Sundogs go over the top in scissor-lift ticket campaign

BY foxsports • April 26, 2013

After garnering international attention Thursday, a five-day ordeal atop a 33-foot scissor lift came to an end Friday morning for four representatives of the Arizona Sundogs minor-league hockey franchise.

It took 120 hours, but Sundogs general manager Chris Presson, co-owner Brad Fain, team captain Jason Morgan and public relations director Lew Rees finally got to rejoin civilization at noon (Pacific time), coming down from their temporary elevated home, where they had planted themselves until the team sold 300 season tickets.

Actually, the 300th season ticket sold around 8:45 a.m. Friday, meaning it took about 117 hours to complete the "Whatever it Takes" campaign promotion Presson hatched about a week before the group first climbed into the lift around noon last Sunday.

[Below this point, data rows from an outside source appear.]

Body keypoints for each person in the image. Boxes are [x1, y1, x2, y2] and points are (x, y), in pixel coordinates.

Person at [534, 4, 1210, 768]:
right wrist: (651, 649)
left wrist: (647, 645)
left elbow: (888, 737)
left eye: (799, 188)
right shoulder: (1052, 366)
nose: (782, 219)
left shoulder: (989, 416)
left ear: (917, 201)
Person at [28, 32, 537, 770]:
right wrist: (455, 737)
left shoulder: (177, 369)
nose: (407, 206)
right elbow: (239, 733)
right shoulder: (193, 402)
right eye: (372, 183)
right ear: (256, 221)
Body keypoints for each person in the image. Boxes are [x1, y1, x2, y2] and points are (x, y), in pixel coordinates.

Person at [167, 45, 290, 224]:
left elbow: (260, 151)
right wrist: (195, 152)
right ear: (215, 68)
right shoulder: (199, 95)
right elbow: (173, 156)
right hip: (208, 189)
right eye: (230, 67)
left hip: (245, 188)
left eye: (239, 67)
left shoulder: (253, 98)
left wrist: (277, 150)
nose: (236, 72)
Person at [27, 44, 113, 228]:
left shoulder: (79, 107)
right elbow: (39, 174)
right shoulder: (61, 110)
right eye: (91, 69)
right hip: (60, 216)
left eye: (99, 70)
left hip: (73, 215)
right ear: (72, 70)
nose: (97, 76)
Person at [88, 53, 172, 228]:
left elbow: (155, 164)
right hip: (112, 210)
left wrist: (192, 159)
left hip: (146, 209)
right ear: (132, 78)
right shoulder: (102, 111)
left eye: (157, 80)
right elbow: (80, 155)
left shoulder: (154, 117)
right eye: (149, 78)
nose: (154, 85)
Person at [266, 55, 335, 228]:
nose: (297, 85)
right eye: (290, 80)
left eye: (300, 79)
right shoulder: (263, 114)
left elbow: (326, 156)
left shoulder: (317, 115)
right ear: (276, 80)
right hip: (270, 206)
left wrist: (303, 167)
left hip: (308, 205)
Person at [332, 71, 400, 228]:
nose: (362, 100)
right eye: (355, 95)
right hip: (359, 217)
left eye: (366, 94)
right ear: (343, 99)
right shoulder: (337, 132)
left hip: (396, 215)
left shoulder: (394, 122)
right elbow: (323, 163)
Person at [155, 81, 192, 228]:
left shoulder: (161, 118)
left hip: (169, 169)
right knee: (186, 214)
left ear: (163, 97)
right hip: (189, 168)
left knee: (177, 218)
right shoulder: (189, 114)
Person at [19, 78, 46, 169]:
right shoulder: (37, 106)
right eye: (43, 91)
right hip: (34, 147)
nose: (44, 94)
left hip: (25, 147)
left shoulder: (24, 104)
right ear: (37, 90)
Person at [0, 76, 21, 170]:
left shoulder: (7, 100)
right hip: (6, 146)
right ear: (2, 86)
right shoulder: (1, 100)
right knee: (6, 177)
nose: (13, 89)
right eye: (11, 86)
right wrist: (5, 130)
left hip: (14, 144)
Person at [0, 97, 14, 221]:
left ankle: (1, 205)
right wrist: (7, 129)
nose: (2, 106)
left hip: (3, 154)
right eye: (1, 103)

But hey, after being confined to roughly 40 square feet in the sky, what's another three hours? The men opted to stick around as tickets continued to sell beyond the goal -- 310 at last count.

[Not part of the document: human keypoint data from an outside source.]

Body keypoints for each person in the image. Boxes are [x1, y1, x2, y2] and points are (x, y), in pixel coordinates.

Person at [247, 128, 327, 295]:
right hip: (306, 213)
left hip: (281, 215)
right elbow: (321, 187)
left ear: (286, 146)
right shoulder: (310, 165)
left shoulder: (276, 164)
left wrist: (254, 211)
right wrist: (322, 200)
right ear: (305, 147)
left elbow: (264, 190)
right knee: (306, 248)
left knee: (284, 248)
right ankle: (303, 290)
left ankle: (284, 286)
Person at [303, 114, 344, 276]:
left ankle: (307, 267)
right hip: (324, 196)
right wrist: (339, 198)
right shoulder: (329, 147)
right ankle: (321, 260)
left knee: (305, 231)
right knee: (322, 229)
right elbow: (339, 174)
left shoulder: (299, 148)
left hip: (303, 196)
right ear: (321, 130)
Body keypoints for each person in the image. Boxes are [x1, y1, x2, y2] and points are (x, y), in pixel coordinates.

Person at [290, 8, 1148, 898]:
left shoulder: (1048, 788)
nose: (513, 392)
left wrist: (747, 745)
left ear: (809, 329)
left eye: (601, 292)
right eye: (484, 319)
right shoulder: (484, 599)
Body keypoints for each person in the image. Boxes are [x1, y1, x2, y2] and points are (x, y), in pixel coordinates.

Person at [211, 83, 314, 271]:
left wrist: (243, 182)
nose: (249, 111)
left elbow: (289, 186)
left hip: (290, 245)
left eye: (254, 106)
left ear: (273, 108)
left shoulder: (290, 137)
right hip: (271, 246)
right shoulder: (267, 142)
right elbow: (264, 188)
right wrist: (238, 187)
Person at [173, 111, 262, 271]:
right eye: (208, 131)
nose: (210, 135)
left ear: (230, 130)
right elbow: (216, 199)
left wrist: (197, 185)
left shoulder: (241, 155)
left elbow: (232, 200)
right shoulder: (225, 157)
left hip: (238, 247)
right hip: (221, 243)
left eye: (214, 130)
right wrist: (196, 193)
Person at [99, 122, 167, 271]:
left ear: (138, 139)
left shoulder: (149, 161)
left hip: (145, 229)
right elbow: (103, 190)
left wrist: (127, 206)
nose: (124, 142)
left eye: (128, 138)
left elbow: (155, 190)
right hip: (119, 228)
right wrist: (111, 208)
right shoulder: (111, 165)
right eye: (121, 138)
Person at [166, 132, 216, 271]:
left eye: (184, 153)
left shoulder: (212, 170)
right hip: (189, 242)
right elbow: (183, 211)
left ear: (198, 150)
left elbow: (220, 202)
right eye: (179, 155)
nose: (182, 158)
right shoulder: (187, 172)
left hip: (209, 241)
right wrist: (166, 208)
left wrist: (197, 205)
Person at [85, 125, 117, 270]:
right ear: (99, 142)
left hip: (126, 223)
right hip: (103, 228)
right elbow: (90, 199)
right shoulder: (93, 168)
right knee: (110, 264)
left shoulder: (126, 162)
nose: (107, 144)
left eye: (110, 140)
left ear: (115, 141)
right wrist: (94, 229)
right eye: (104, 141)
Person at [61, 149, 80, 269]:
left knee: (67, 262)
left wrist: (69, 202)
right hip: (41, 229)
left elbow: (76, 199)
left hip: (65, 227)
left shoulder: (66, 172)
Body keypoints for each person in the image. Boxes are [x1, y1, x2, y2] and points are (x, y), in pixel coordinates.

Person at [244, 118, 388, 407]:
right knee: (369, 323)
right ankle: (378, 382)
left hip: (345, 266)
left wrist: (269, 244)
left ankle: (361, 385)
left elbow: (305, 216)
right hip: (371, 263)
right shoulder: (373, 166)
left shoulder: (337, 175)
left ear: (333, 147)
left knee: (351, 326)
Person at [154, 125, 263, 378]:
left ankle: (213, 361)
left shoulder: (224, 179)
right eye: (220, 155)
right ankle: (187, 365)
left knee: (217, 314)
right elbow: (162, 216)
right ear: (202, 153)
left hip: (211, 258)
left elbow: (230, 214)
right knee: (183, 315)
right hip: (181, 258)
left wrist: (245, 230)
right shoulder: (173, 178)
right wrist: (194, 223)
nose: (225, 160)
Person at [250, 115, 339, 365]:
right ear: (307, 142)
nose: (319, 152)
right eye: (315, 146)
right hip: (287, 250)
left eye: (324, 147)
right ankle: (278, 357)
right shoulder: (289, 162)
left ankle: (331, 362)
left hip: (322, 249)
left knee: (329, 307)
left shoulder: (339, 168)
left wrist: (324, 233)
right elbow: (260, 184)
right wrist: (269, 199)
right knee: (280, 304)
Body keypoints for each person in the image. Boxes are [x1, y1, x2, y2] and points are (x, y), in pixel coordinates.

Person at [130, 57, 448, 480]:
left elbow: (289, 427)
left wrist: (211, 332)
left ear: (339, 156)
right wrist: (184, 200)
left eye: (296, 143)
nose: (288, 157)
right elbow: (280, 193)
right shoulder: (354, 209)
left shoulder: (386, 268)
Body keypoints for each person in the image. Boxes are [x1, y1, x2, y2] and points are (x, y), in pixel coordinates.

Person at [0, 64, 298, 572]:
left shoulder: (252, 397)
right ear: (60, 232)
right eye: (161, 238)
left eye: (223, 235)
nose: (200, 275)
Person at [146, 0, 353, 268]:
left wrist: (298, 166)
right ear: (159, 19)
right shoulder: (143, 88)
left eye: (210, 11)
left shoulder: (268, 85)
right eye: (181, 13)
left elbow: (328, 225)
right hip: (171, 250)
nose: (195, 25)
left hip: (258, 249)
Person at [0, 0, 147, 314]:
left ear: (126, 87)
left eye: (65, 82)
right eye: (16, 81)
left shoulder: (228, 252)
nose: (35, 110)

Presson, who's afraid of heights, proposed the stunt to the Sundogs management team in hopes of getting a good start on the team's offseason goal of increasing season ticket holders to 1,000 after having about 600 last season. The Sundogs are a minor league affiliate of the Phoenix Coyotes, playing in the Central Hockey League and based in Prescott Valley, Ariz.

Once Presson had convinced the group to get on board with the idea, they hoped it would take two or three days. Instead it turned into a five-day endurance test. The men ate and slept atop the lift, only coming down to use the bathroom every four to six hours or so. They received meals via a pulley system, all the while enduring temperatures in the 80s during the day and the 30s overnight, along with consistent strong winds.

After getting local, national and international coverage on Thursday, the final push happened quickly. They were 17 short when the sun rose Friday morning, and less than three hours later, they were home free.